### Transcribed page contents
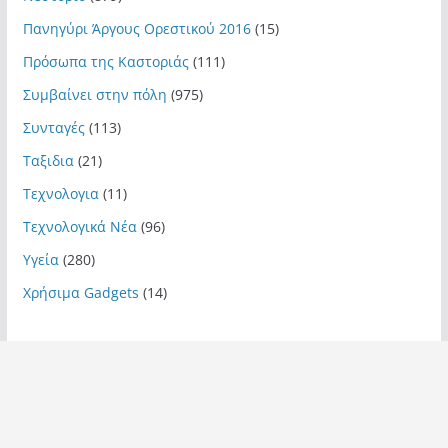
Πανηγύρι Άργους Ορεστικού 2016
(15)
Πρόσωπα της Καστοριάς
(111)
Συμβαίνει στην πόλη
(975)
Συνταγές
(113)
Ταξιδια
(21)
Τεχνολογια
(11)
Τεχνολογικά Νέα
(96)
Υγεία
(280)
Χρήσιμα Gadgets
(14)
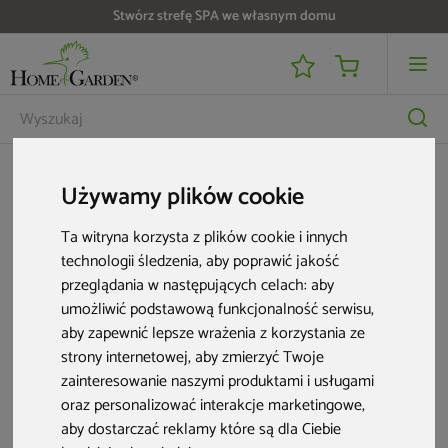
Stwórz strefę SPA we własnym domu
Meble ogrodowe
Aluminiowe meble ogrodowe
Krzesła ogrodowe alum
Używamy plików cookie
Krzesła ogrodowe aluminiowe
Ta witryna korzysta z plików cookie i innych
Rozwiń
technologii śledzenia, aby poprawić jakość
Jeśli chcesz cieszyć się dobrze zaprojektowaną strefą relaksu w swoim
przeglądania w następujących celach:
aby
ogrodzie, z pewnością staniesz przed wyzwaniem znalezienia
4 produkty
odpowiednich mebli ogrodowych. Nie tylko aspekty wizualne mają
umożliwić podstawową funkcjonalność serwisu
,
znaczenie, gdyż panujące na zewnątrz czynniki atmosferyczne mogą
aby zapewnić lepsze wrażenia z korzystania ze
przyczynić się do szybkiego niszczenia zestawu wypoczynkowego.
strony internetowej
,
aby zmierzyć Twoje
Warto więc przed zakupem sprawdzić, czy meble zostały wykonane z
odpowiednich materiałów.
Aluminiowe krzesła
, sofy czy leżaki z
zainteresowanie naszymi produktami i usługami
pewnością sprawdzą się w ogrodzie, na tarasie czy balkonie i będą
oraz personalizować interakcje marketingowe
,
służyć domownikom przez wiele lat.
aby dostarczać reklamy które są dla Ciebie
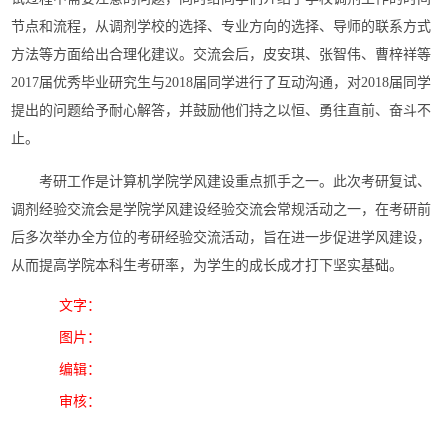
节点和流程，从调剂学校的选择、专业方向的选择、导师的联系方式
方法等方面给出合理化建议。交流会后，皮安琪、张智伟、曹梓祥等
2017届优秀毕业研究生与2018届同学进行了互动沟通，对2018届同学
提出的问题给予耐心解答，并鼓励他们持之以恒、勇往直前、奋斗不
止。
考研工作是计算机学院学风建设重点抓手之一。此次考研复试、
调剂经验交流会是学院学风建设经验交流会常规活动之一，在考研前
后多次举办全方位的考研经验交流活动，旨在进一步促进学风建设，
从而提高学院本科生考研率，为学生的成长成才打下坚实基础。
文字：
图片：
编辑：
审核：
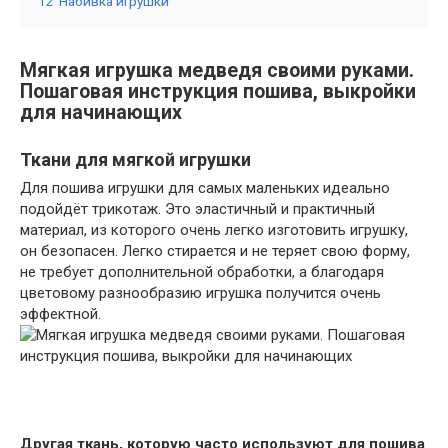
12
Набивка игрушки
Мягкая игрушка медведя своими руками.
Пошаговая инструкция пошива, выкройки
для начинающих
Ткани для мягкой игрушки
Для пошива игрушки для самых маленьких идеально
подойдёт трикотаж. Это эластичный и практичный
материал, из которого очень легко изготовить игрушку,
он безопасен. Легко стирается и не теряет свою форму,
не требует дополнительной обработки, а благодаря
цветовому разнообразию игрушка получится очень
эффектной.
Другая ткань, которую часто используют для пошива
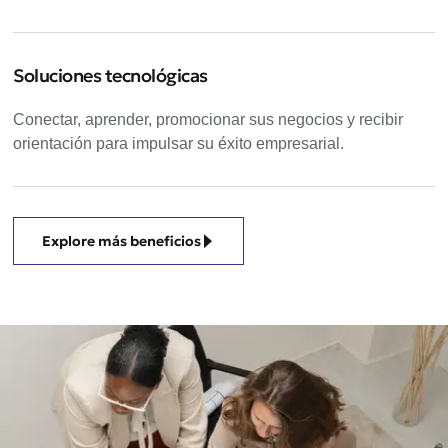
Soluciones tecnológicas
Conectar, aprender, promocionar sus negocios y recibir
orientación para impulsar su éxito empresarial.
Explore más beneficios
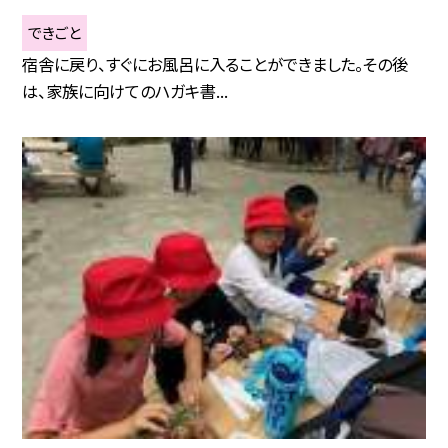
できごと
宿舎に戻り、すぐにお風呂に入ることができました。その後
は、家族に向けてのハガキ書...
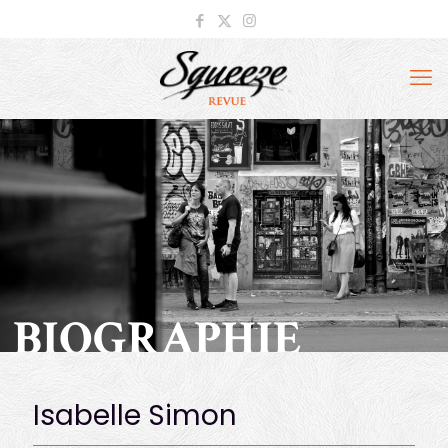
BIOGRAPHIE
Isabelle Simon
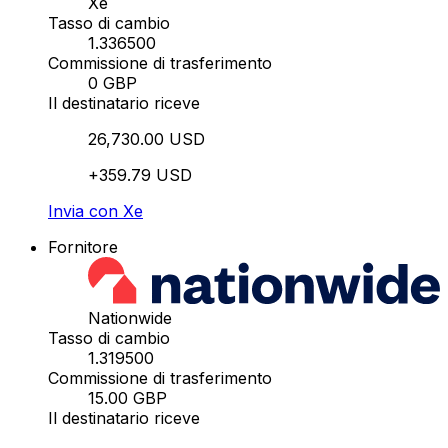
Xe
Tasso di cambio
1.336500
Commissione di trasferimento
0 GBP
Il destinatario riceve
26,730.00 USD
+359.79 USD
Invia con Xe
Fornitore
Nationwide
Tasso di cambio
1.319500
Commissione di trasferimento
15.00 GBP
Il destinatario riceve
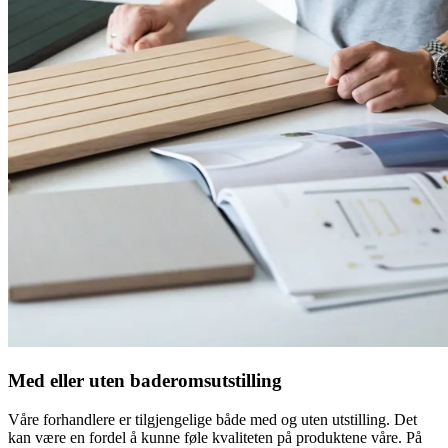
Med eller uten baderomsutstilling
Våre forhandlere er tilgjengelige både med og uten utstilling. Det
kan være en fordel å kunne føle kvaliteten på produktene våre. På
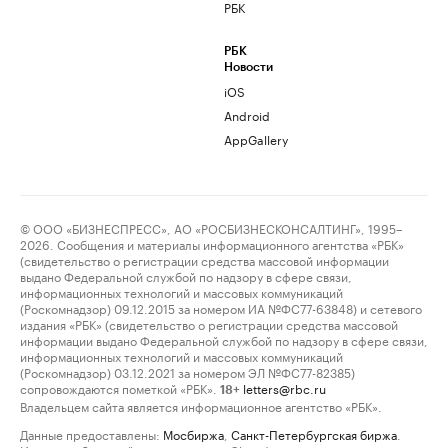
РБК
РБК
Новости
iOS
Android
AppGallery
© ООО «БИЗНЕСПРЕСС», АО «РОСБИЗНЕСКОНСАЛТИНГ», 1995–
2026. Сообщения и материалы информационного агентства «РБК»
(свидетельство о регистрации средства массовой информации
выдано Федеральной службой по надзору в сфере связи,
информационных технологий и массовых коммуникаций
(Роскомнадзор) 09.12.2015 за номером ИА №ФС77-63848) и сетевого
издания «РБК» (свидетельство о регистрации средства массовой
информации выдано Федеральной службой по надзору в сфере связи,
информационных технологий и массовых коммуникаций
(Роскомнадзор) 03.12.2021 за номером ЭЛ №ФС77-82385)
сопровождаются пометкой «РБК».
letters@rbc.ru
18+
Владельцем сайта является информационное агентство «РБК».
Данные предоставлены:
Мосбиржа
,
Санкт-Петербургская биржа
.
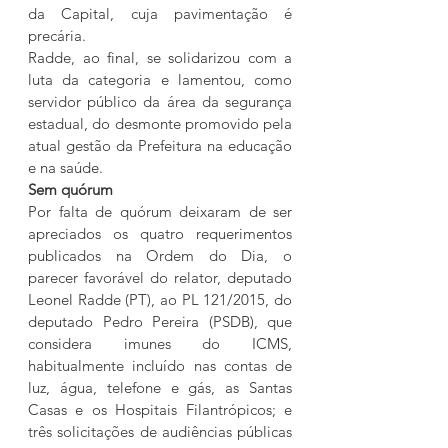
da Capital, cuja pavimentação é 
precária.
Radde, ao final, se solidarizou com a 
luta da categoria e lamentou, como 
servidor público da área da segurança 
estadual, do desmonte promovido pela 
atual gestão da Prefeitura na educação 
e na saúde.
Sem quórum
Por falta de quórum deixaram de ser 
apreciados os quatro requerimentos 
publicados na Ordem do Dia, o 
parecer favorável do relator, deputado 
Leonel Radde (PT), ao PL 121/2015, do 
deputado Pedro Pereira (PSDB), que 
considera imunes do ICMS, 
habitualmente incluído nas contas de 
luz, água, telefone e gás, as Santas 
Casas e os Hospitais Filantrópicos; e 
três solicitações de audiências públicas 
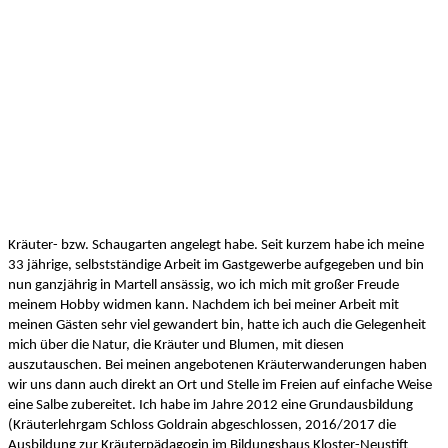
Kräuter- bzw. Schaugarten angelegt habe. Seit kurzem habe ich meine
33 jährige, se
lbstständige Arbeit im Gastgewerbe aufgegeben und bin
nun ganzjährig in Martell ansässig, wo ich mich mit großer Freude
meinem Hobby widmen kann. Nachdem ich bei meiner Arbeit mit
meinen Gästen sehr viel gewandert bin, hatte ich auch die Gelegenheit
mich über die Natur, die Kräuter und Blumen, mit diesen
auszutauschen. Bei meinen angebotenen Kräuterwanderungen haben
wir uns dann auch direkt an Ort und Stelle im Freien auf einfache Weise
eine Salbe zubereitet. Ich habe im Jahre 2012 eine Grundausbildung
(Kräuterlehrgam Schloss Goldrain abgeschlossen, 2016/2017 die
Ausbildung zur Kräuterpädagogin im Bildungshaus Kloster-Neustift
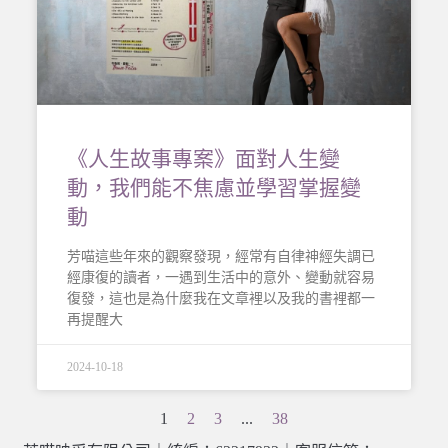
《人生故事專案》面對人生變
動，我們能不焦慮並學習掌握變
動
芳喵這些年來的觀察發現，經常有自律神經失調已
經康復的讀者，一遇到生活中的意外、變動就容易
復發，這也是為什麼我在文章裡以及我的書裡都一
再提醒大
2024-10-18
1
2
3
...
38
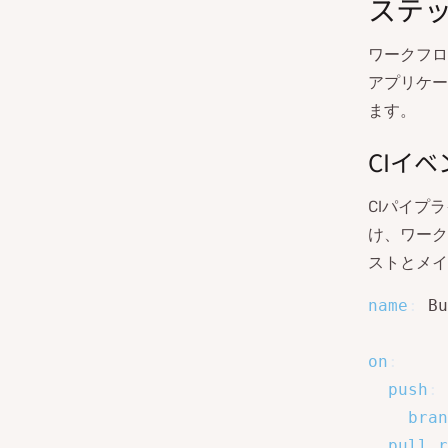
ステッ
ワークフロ
アプリケー
ます。
CIイ
CIパイプ
け、ワーク
ストとメイ
name
:
 Bu
on
:
push
:
bran
pull_r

### About this exercise
Among the records above, find the lines where the word "службой" appears and copy them.

### Worked solution
выдано Федеральной службой по надзору в сфере связи,
информации выдано Федеральной службой по надзору в сфере связи,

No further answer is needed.